2. Not A Lot Is Cleaned Often
One of the points that has been stressed the most over the course of this list of secrets is how not-so-clean grocery stores really are. From little creatures roaming around the store to questionable meat, you have to be very careful, whatever you buy. But, at the end of the day, it all comes down to the final step of your shopping experience, the conveyor belt. The apparently very dirty and rarely cleaned conveyor belt. According to many former employees, these belts might just be the dirtiest thing in the whole store. The cashiers don’t a lot of free time to clean them, and even if they do their best to keep it as clean as possible, it’s never going to be completely free of germs. And even so, belts are so porous, you could scrub them day and night, but never get them fully clean. This is why you probably shouldn’t ever put loose produce – produce not in a plastic bag – on the belt – especially not on busy days. Just think about everything that’s been on it: leaking raw meat juices, milk, sticky spots, seafood water, and so much more that flies under the radar. The best advice? Clean everything that touches that belt; better to be safe than sorry!
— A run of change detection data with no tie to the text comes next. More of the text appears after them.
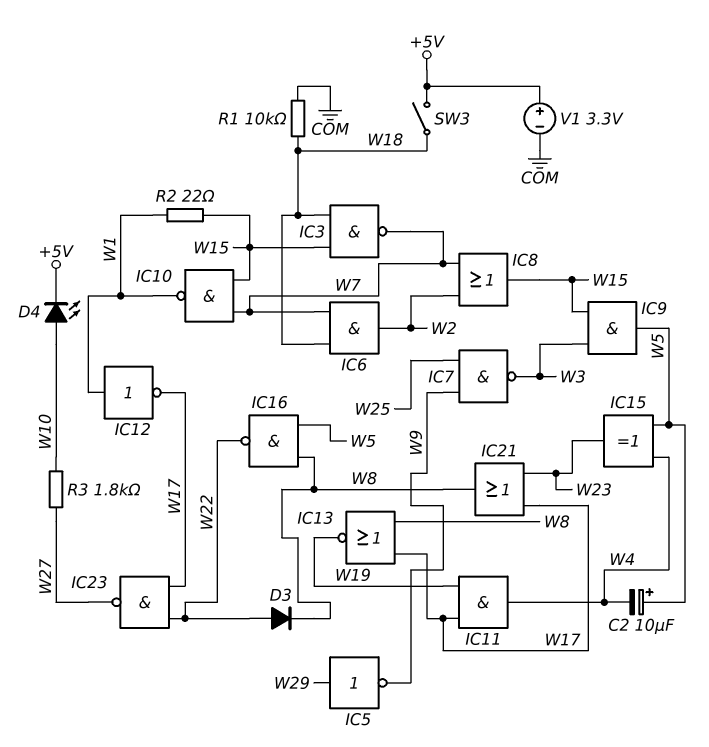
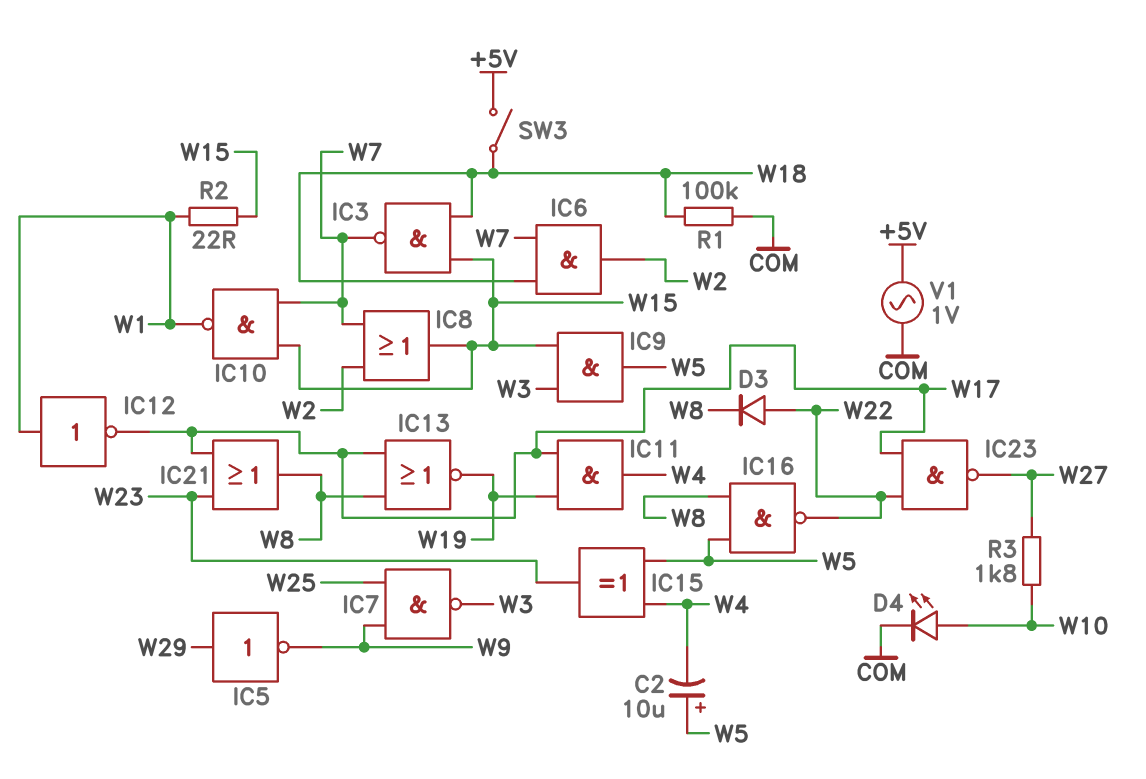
D4: LED (A W10, K +5V) -> LED (A W10, K COM)
R1: 10k (COM, W18) -> 100k (COM, W18)
V1: 3.3V (plus +5V, minus COM) -> AC 1V (+5V, COM)

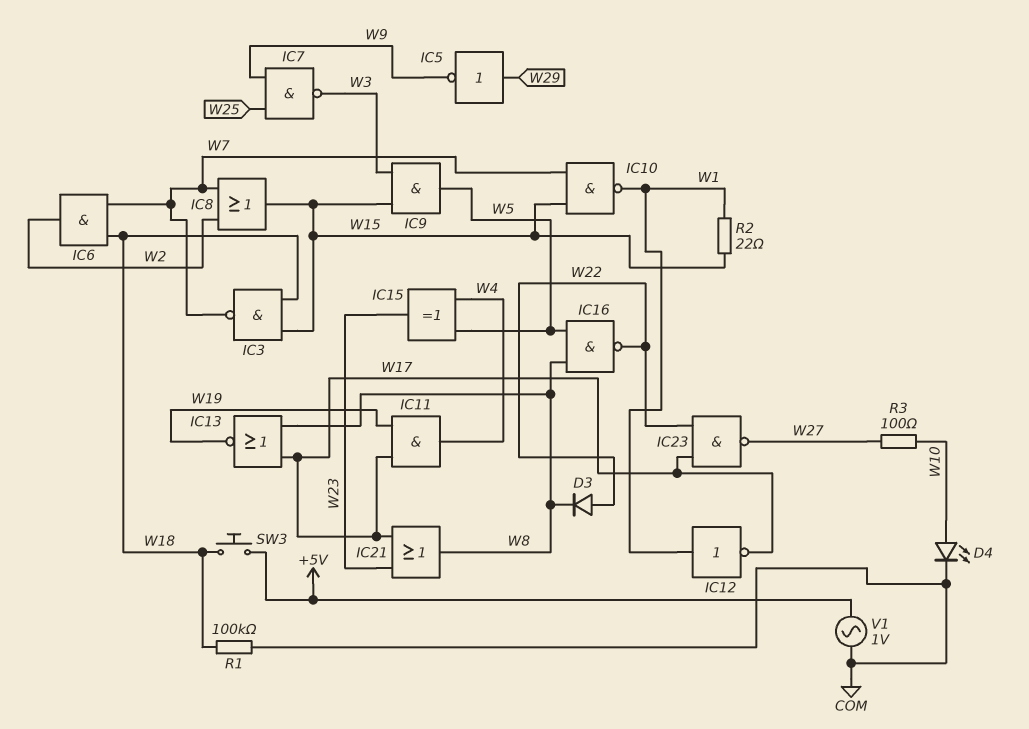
C2: 10uF (plus W5, minus W4) -> none
R3: 1.8k (W10, W27) -> 100 (W10, W27)
SW3: switch (+5V, W18) -> button (+5V, W18)

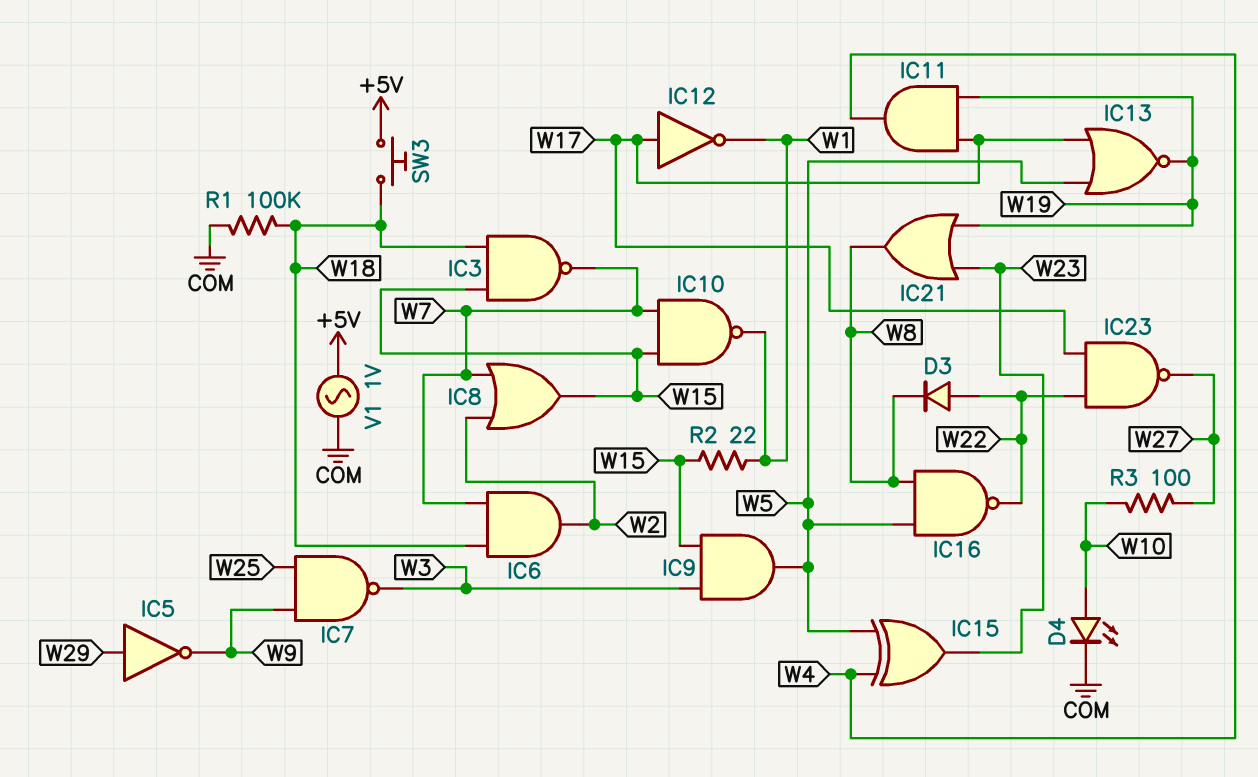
IC12: NOT (in W1, out W17) -> NOT (in W17, out W1)
IC13: NOR (in W8, in W17, out W19) -> NOR (in W5, in W17, out W19)
IC21: OR (in W17, in W23, out W8) -> OR (in W19, in W23, out W8)

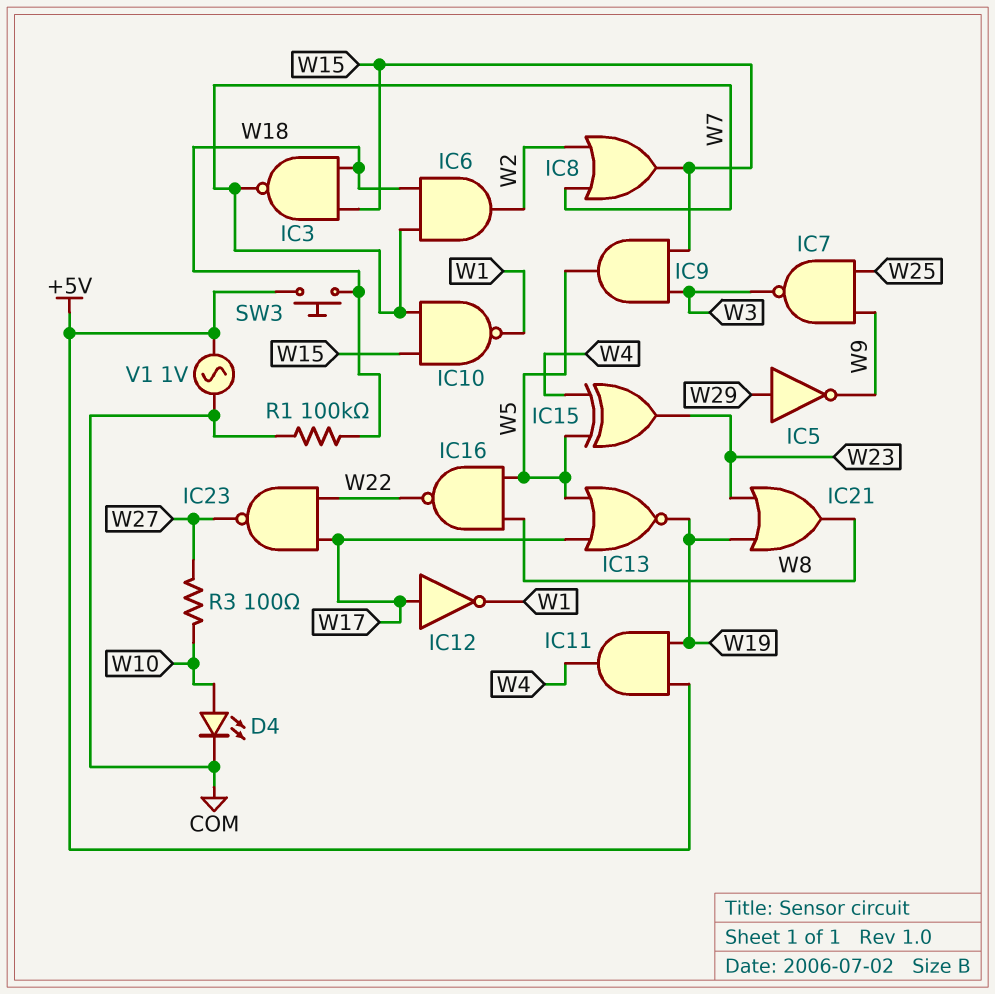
D3: diode (A W22, K W8) -> none
IC11: AND (in W17, in W19, out W4) -> AND (in +5V, in W19, out W4)
R2: 22 (W1, W15) -> none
1. Pre-Cut Is Not Worth It
Since we all live busy lives, it’s nice to know that there are ways for us to make our days a little easier. However, sometimes, cutting corners might not be to your advantage – at least, not when it comes to cutting vegetables. A lot of people resort to buying pre-chopped fruits and veggies to save some preparation time. While, in theory, it sounds like the perfect solution, it turns out that the price of convenience isn’t at all cheap. Sure, they are equally nutritious and contain all the same stuff as the regular, uncut ones, but you might be paying way more than you realize. It only takes a couple of minutes to properly wash and cut your vegetables, but if you opt for the pre-cut version, not only are you getting a smaller portion for a much higher price, but you’re also usually getting a less fresh product. Another downside to the pre-cut produce packages? A higher risk of contamination. About half of all foodborne illnesses in the U.S. stem from fresh produce contaminated with salmonella, E. coli, or listeria. The more the product is handled, the greater the chance of becoming contaminated. And, to top everything off, the pre-cut produce has a shorter shelf-life and comes with a lot of plastic packaging. In conclusion, if it only takes five minutes to prepare, save the convenience and save the money and buy the whole thing.